REPUBLIKA.CO.ID, SEMARANG – Mantan Sekda Kabupaten Sragen, Koeshardjono, menyatakan keberatan atas dakwaan yang disampaikan Jaksa Penuntut Umum (JPU).
Dalam sidang perdana yang dilakukan hari ini, Kamis 910/11), JPU mendakwa Koeshardjono dengan dakwaan primer pasal 2 junto pasal 18 serta dakwaan sekunder pasal 3 Undang-Undang Nomor 20 Tahun 2001 tentang Perubahan atas Undang-Undang Nomor 31 Tahun 1999 tentang Pemberantasan Tindak Pidana Korupsi.
Koeshardjono pun mengajukan keberatannya atas dakwaan jaksa. “Saya keberatan atas dakwaan JPU,” ujarnya, yang didampingi kuasa hukumnya Yohanes Winarto, di Pengadilan Tindak Pidana Korupsi (Tipikor) Semarang.
Dengan adanya keberatan ini, maka sidang selanjutnya yakni pada Kamis (24/11) mendatang akan dilanjutkan dengan agenda pengajuan eksepsi dari terdakwa.
Koeshardjono diduga tersangkut dalam kasus korupsi keuangan kas daerah sebesar Rp 11,2 miliar. Kasus korupsi itu bermula ketika kas daerah Kabupaten Sragen dipindahkan dalam bentuk deposito di Perusahaan Daerah BPR Djoko Tingkir dan BPR Karangmalang.
Pemindahan dana secara bertahap di BPR Djoko Tingkir sebanyak 38 kali dengan jumlah keseluruhan Rp 29 miliar yang terbagi dalam 38 lembar sertifikat deposito serta telah digunakan sebagai jaminan pengajuan kredit atas nama pemerintah daerah setempat.

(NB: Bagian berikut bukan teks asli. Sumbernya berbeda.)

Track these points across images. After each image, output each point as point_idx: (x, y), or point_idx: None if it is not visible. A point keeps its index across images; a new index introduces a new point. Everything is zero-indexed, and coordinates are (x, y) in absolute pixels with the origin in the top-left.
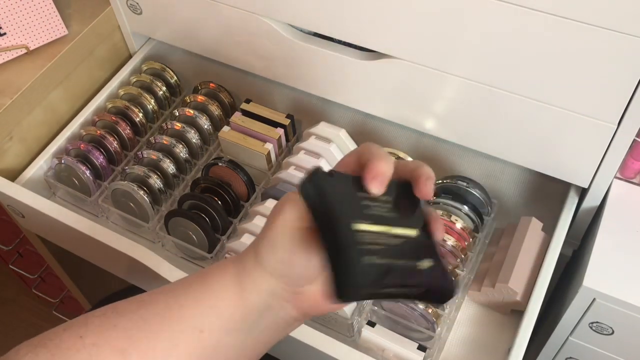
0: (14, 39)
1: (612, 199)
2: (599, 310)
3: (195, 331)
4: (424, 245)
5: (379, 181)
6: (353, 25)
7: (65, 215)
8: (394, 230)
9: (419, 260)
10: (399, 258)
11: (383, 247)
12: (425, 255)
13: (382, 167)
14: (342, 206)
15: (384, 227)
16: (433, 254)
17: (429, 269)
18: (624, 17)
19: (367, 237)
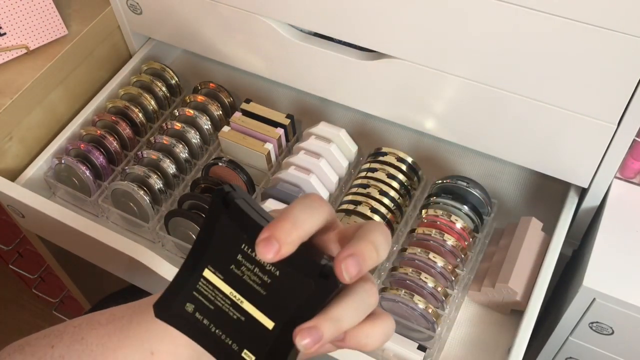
0: (14, 39)
1: (612, 199)
2: (599, 310)
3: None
4: (269, 339)
5: (270, 248)
6: (353, 25)
7: (65, 215)
8: (244, 305)
9: (244, 348)
10: (223, 331)
11: (215, 310)
12: (256, 348)
13: (283, 232)
14: (212, 243)
15: (235, 294)
16: (267, 353)
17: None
18: (624, 17)
19: (208, 289)
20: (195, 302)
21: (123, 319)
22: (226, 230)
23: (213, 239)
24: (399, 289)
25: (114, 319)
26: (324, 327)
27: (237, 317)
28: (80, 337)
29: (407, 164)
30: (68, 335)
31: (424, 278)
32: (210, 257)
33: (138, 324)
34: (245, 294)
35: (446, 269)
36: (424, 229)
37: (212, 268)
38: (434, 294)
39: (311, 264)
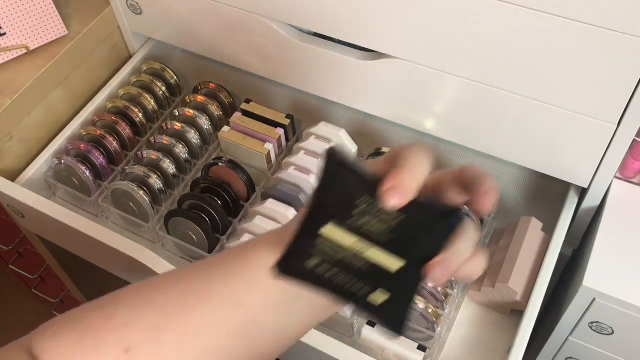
0: (14, 39)
1: (612, 199)
2: (599, 310)
3: (233, 305)
4: (398, 279)
5: (396, 195)
6: (353, 26)
7: (65, 215)
8: (370, 252)
9: (375, 290)
10: (350, 279)
11: (338, 262)
12: (387, 288)
13: (407, 179)
14: (330, 200)
15: (359, 243)
16: (398, 290)
17: (375, 304)
18: (623, 17)
19: (328, 245)
20: (317, 258)
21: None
22: (344, 186)
23: (331, 195)
24: None
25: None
26: (452, 261)
27: (362, 264)
28: (146, 301)
29: None
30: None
31: None
32: (330, 213)
33: (217, 279)
34: (368, 242)
35: None
36: None
37: (333, 223)
38: (433, 294)
39: (429, 206)
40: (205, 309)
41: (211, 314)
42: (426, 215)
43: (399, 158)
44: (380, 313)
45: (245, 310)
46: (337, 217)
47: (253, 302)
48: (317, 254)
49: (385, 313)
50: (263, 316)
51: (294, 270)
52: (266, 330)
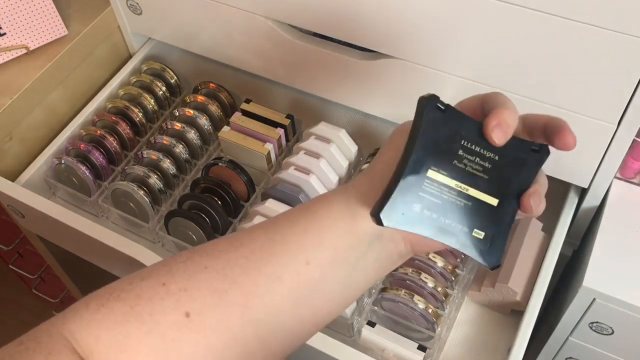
0: (13, 39)
1: (612, 199)
2: (599, 310)
3: (300, 263)
4: (496, 215)
5: (502, 131)
6: (353, 26)
7: (65, 215)
8: (470, 192)
9: (474, 227)
10: (453, 219)
11: (442, 203)
12: (485, 225)
13: (509, 117)
14: (433, 145)
15: (460, 185)
16: (495, 226)
17: (478, 239)
18: (623, 18)
19: (434, 187)
20: (422, 201)
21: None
22: (445, 131)
23: (433, 141)
24: (399, 289)
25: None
26: (542, 191)
27: (464, 203)
28: (202, 266)
29: None
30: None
31: (424, 278)
32: (434, 158)
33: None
34: (469, 183)
35: (446, 269)
36: None
37: (436, 167)
38: (434, 294)
39: (521, 144)
40: (271, 270)
41: (278, 273)
42: (519, 151)
43: (491, 101)
44: (482, 248)
45: (314, 266)
46: (441, 161)
47: (322, 258)
48: (423, 197)
49: (486, 247)
50: (330, 273)
51: (398, 217)
52: (331, 286)
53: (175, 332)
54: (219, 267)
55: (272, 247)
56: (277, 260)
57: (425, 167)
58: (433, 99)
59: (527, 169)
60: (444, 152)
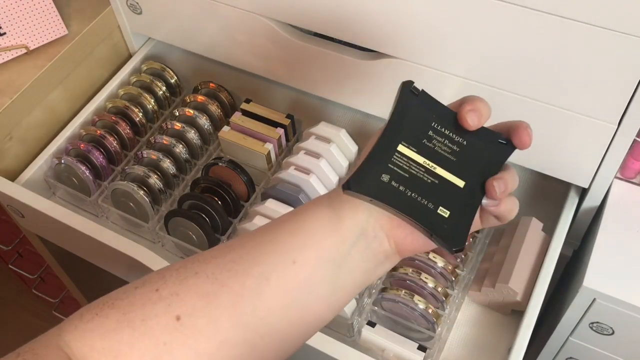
0: (13, 38)
1: (613, 199)
2: (599, 311)
3: (287, 263)
4: (461, 196)
5: (476, 115)
6: (353, 25)
7: (65, 215)
8: (438, 170)
9: (439, 205)
10: (419, 194)
11: (410, 177)
12: (450, 204)
13: (483, 107)
14: (405, 123)
15: (428, 162)
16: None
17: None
18: (624, 17)
19: (402, 161)
20: (391, 173)
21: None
22: (417, 112)
23: (405, 120)
24: (399, 289)
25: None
26: (507, 180)
27: (431, 180)
28: (193, 272)
29: None
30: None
31: (424, 278)
32: (404, 134)
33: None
34: (437, 162)
35: (446, 269)
36: None
37: (406, 143)
38: (434, 294)
39: (491, 134)
40: (259, 271)
41: (266, 274)
42: (487, 141)
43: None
44: (445, 227)
45: (301, 266)
46: (411, 138)
47: (308, 258)
48: (392, 169)
49: (449, 227)
50: (317, 273)
51: (367, 185)
52: (319, 287)
53: (166, 335)
54: (209, 272)
55: (260, 249)
56: (265, 261)
57: (396, 141)
58: (408, 84)
59: (494, 159)
60: (414, 129)
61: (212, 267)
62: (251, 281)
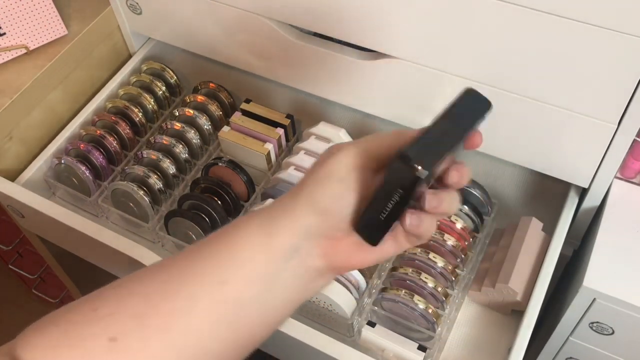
0: (13, 39)
1: (612, 198)
2: (599, 310)
3: (215, 283)
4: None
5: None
6: (353, 25)
7: (65, 215)
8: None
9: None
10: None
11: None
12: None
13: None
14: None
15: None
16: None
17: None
18: (624, 17)
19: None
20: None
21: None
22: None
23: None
24: (399, 289)
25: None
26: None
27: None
28: (129, 292)
29: None
30: (111, 296)
31: (424, 278)
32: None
33: (202, 259)
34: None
35: (446, 269)
36: None
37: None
38: (434, 294)
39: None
40: (187, 292)
41: (194, 295)
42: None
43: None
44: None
45: (229, 286)
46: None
47: (238, 278)
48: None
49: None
50: (247, 292)
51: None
52: (251, 306)
53: (102, 356)
54: (142, 292)
55: (190, 269)
56: (193, 281)
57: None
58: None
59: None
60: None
61: (145, 286)
62: (181, 302)
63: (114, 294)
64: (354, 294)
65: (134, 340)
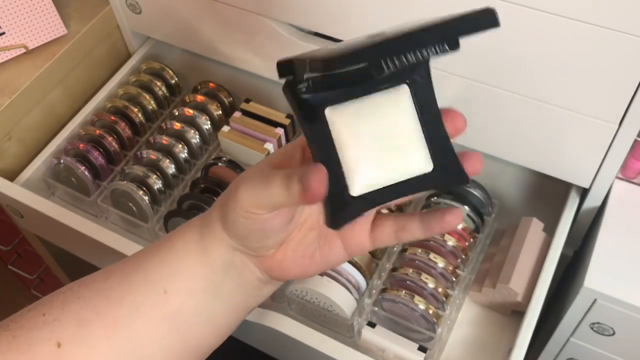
0: (12, 38)
1: (613, 199)
2: (600, 311)
3: (158, 293)
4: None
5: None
6: (353, 25)
7: (64, 215)
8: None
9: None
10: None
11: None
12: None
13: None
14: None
15: None
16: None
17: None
18: (625, 17)
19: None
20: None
21: (125, 269)
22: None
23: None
24: (399, 290)
25: (111, 274)
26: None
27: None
28: (76, 297)
29: None
30: (59, 301)
31: (425, 279)
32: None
33: (145, 267)
34: None
35: (447, 270)
36: None
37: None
38: (434, 295)
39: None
40: (131, 299)
41: (137, 303)
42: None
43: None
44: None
45: (172, 296)
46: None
47: (179, 288)
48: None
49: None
50: (190, 302)
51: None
52: (195, 316)
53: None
54: (88, 297)
55: (134, 277)
56: (137, 290)
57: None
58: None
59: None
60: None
61: (93, 292)
62: (124, 310)
63: (62, 299)
64: (354, 294)
65: (80, 346)
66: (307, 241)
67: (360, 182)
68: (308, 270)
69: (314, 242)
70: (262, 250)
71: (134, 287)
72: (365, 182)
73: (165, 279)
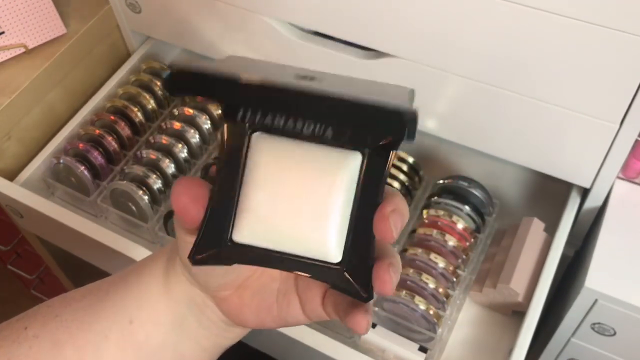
0: (12, 37)
1: (614, 199)
2: (601, 311)
3: (125, 322)
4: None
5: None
6: (354, 24)
7: (64, 215)
8: None
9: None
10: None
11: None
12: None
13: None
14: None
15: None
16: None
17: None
18: (626, 16)
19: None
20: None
21: (99, 292)
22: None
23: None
24: (399, 290)
25: (89, 294)
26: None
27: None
28: (54, 315)
29: (408, 164)
30: (41, 315)
31: (425, 279)
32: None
33: (114, 294)
34: None
35: (447, 270)
36: (425, 230)
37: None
38: (435, 295)
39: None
40: (100, 326)
41: (106, 330)
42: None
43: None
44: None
45: (138, 326)
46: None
47: (144, 319)
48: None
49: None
50: (157, 334)
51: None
52: (162, 349)
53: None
54: (64, 317)
55: (104, 302)
56: (106, 317)
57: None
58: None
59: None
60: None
61: (69, 311)
62: (93, 336)
63: (42, 314)
64: None
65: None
66: (267, 291)
67: (249, 229)
68: (264, 322)
69: (273, 294)
70: (214, 290)
71: (103, 313)
72: (253, 232)
73: (132, 309)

Dalam melakukan penyelidikan, tim jaksa penyidik Kejati yang diketuai Nurmulat juga menemukan 108 surat perjanjian kredit dengan total pinjaman sebesar Rp36 miliar.
Pemindahan dana dari kas daerah Kabupaten Sragen juga dilakukan ke BPR Karangmalang secara bertahap mulai 2006 sampai dengan 2010 sebanyak delapan lembar dan juga dijadikan agunan kredit dengan total enam miliar rupiah.
Uang hasil pinjaman dengan menggunakan fasilitas yang diberikan pemerintah seharusnya dimasukkan dan dicatat dalam kas daerah yang dikelola melalui mekanisme APBD, tidak untuk membiayai kegiatan di luar kedinasan.